FSBS Privacy & Data Management

Reusing and Publishing Data

Reusing data

Sometimes you will not collect a new dataset from participants, but rather use an existing dataset. If this dataset contains personal data, reuse is not automatically permitted. Below an extensive flow chart that aims to provide some assistance in establishing whether reuse is permitted. It does not matter whether you are using data collected yourself, or whether it has been collected by a colleague at another institute. Of key importance for FSBS researchers is what participants were initially told their personal data would be used for, and whether reuse is compatible with those parameters. For example, if your participants were initially told their data would not be shared with anyone, even sharing their data anonymously may be unethical.
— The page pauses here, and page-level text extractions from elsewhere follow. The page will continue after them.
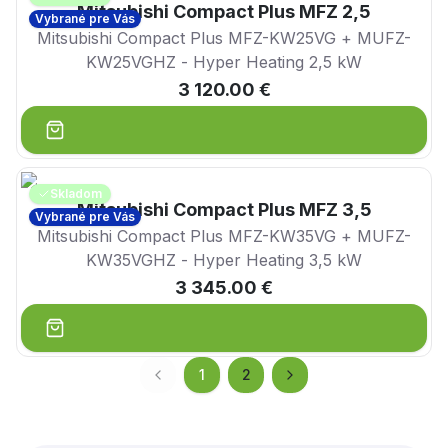
Mitsubishi Compact Plus MFZ 2,5
Vybrané pre Vás
Mitsubishi Compact Plus MFZ-KW25VG + MUFZ-
KW25VGHZ - Hyper Heating 2,5 kW
3 120.00 €
Skladom
Mitsubishi Compact Plus MFZ 3,5
Vybrané pre Vás
Mitsubishi Compact Plus MFZ-KW35VG + MUFZ-
KW35VGHZ - Hyper Heating 3,5 kW
3 345.00 €
1
2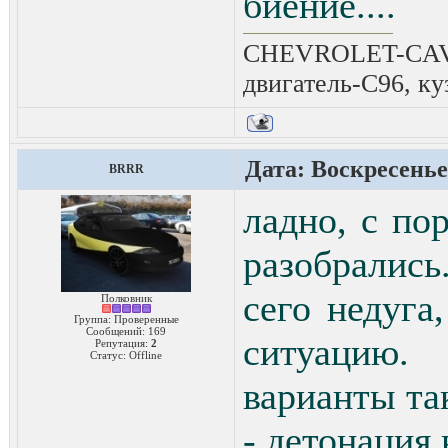
биение....
CHEVROLET-CAVAL
двигатель-C96, ку
Дата: Воскресенье,
BRRR
ладно, с по
разобрались
сего недуга
Полковник
Группа: Проверенные
Сообщений:
169
ситуацию.
Репутация:
2
Статус:
Offline
варианты так
- детонация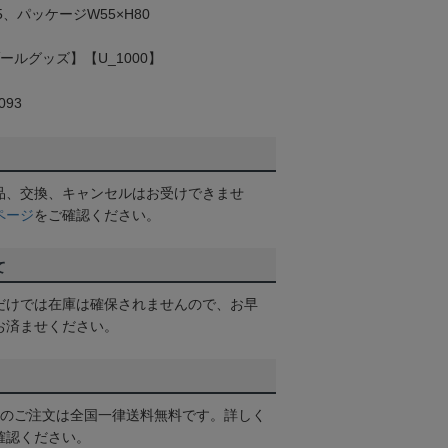
5、パッケージW55×H80
ールグッズ】【U_1000】
93
品、交換、キャンセルはお受けできませ
ページ
をご確認ください。
て
だけでは在庫は確保されませんので、お早
お済ませください。
以上のご注文は全国一律送料無料です。詳しく
確認ください。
This guideline differs from what is stated on Reuse of data on the Intranet page Research exceptions in privacy legislation

 

Publishing data

You may want to make your dataset publicly available, either accompanying an article or on an open repository. However, especially when dealing with personal data, this is not always permitted. Questions you will need to ask yourself:

  1. Are there restrictions on data reuse stemming from agreements, intellectual property, copyright? While the concept of ‘data ownership’ does not exist under Dutch law, there may be restrictions stemming from signed agreements with partners, or things like intellectual property or copyright that prevent the publishing of the dataset. Read more about this at auteursrechten.nl.
  2. Does the information presented to the participant during the initial collection contain any restrictions on sharing? If participants were initially told data would not be shared with other researchers, kept confidential or would not be used for any other purpose than the current research, then sharing is not permitted. The Ethics Review Board may decide in on whether publication after anonymization is still permissible in that case.
  3. If the data contains personal identifiable information, anonymize the data. Remember, anonymization may not always be possible. In addition, there may be ethical restrictions in reusing the anonymous data when participants were explicitly told nothing would be shared during the initial data collection.

If the dataset is fully anonymous, publishing it as an open dataset is permitted (barring any restrictions stemming from points 1 and 2). When in doubt, contact the privacy officer.
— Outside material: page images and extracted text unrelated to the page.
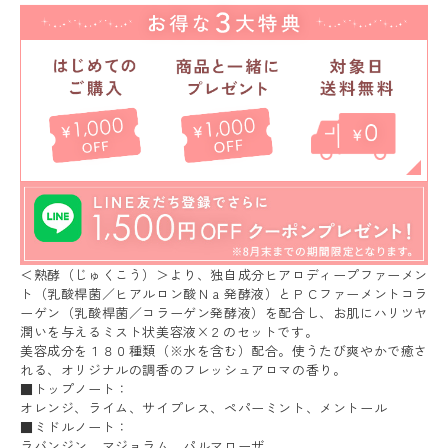
＜熟酵（じゅくこう）＞より、独自成分ヒアロディープファーメン
ト（乳酸桿菌／ヒアルロン酸Ｎａ発酵液）とＰＣファーメントコラ
ーゲン（乳酸桿菌／コラーゲン発酵液）を配合し、お肌にハリツヤ
潤いを与えるミスト状美容液×２のセットです。
美容成分を１８０種類（※水を含む）配合。使うたび爽やかで癒さ
れる、オリジナルの調香のフレッシュアロマの香り。
■トップノート：
オレンジ、ライム、サイプレス、ペパーミント、メントール
■ミドルノート：
ラバンジン、マジョラム、パルマローザ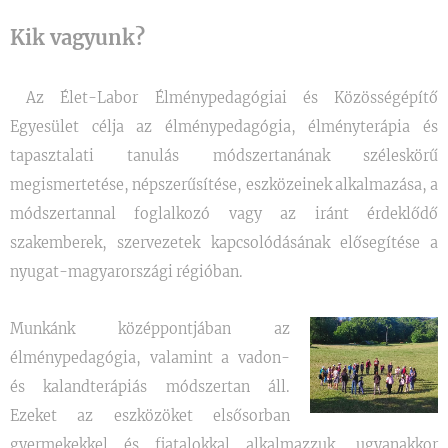
Kik vagyunk?
Az Élet-Labor Élménypedagógiai és Közösségépítő
Egyesület célja az élménypedagógia, élményterápia és
tapasztalati tanulás módszertanának széleskörű
megismertetése, népszerűsítése, eszközeinek alkalmazása, a
módszertannal foglalkozó vagy az iránt érdeklődő
szakemberek, szervezetek kapcsolódásának elősegítése a
nyugat-magyarországi régióban.
Munkánk középpontjában az
élménypedagógia, valamint a vadon-
és kalandterápiás módszertan áll.
Ezeket az eszközöket elsősorban
gyermekekkel és fiatalokkal alkalmazzuk, ugyanakkor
If the dataset does contain personally identifiable information, making it publicly available is problematic. Because, publishing personal information, even with consent, can conflict with the GDPR (articles 5(1)(c) and 4(1)(c)), which provides that personal data must be “adequate, relevant and limited to what is necessary in relation to the purposes for which they are processed”. Furthermore, under article 6(1)(a) of the GDPR, consent must be given for one or more specific purposes. Can the publication of a dataset be seen as ‘specific enough’? Publishing data containing personal information can also make it difficult (or impossible) for participants to exercise their ‘right to be forgotten’ (articles 17 & 19), as further reuse may be the intended goal of the publication. Finally, participants are allowed to withdraw their consent. Participants need to be made fully aware of these issues. For some types of data publishing them may be a trivial decision, but for more sensitive categories or complex types of data require a serious weighing of pros and cons.

While on the one hand, individuals have the autonomy to determine how much of their data they wish to disclose, and to accept the risk associated with the potential loss of control over data once it becomes publicly available, recognizing the challenges in effectively removing such data once released. On the other hand, researchers should perhaps protect participants from themselves and be cautious with sharing their data. Therefore, it’s advisable to consult with the ethics committee to determine if disclosure is truly permissible. Furthermore, when personally identifiable information is published to the public domain, those reusing the data will also need their own legal ground under the GDPR to do so.

In conclusion, it remains advisable to aim for fully anonymous datasets when publishing data. When this is not possible, publish with restricted access to better safeguard the rights of the participants.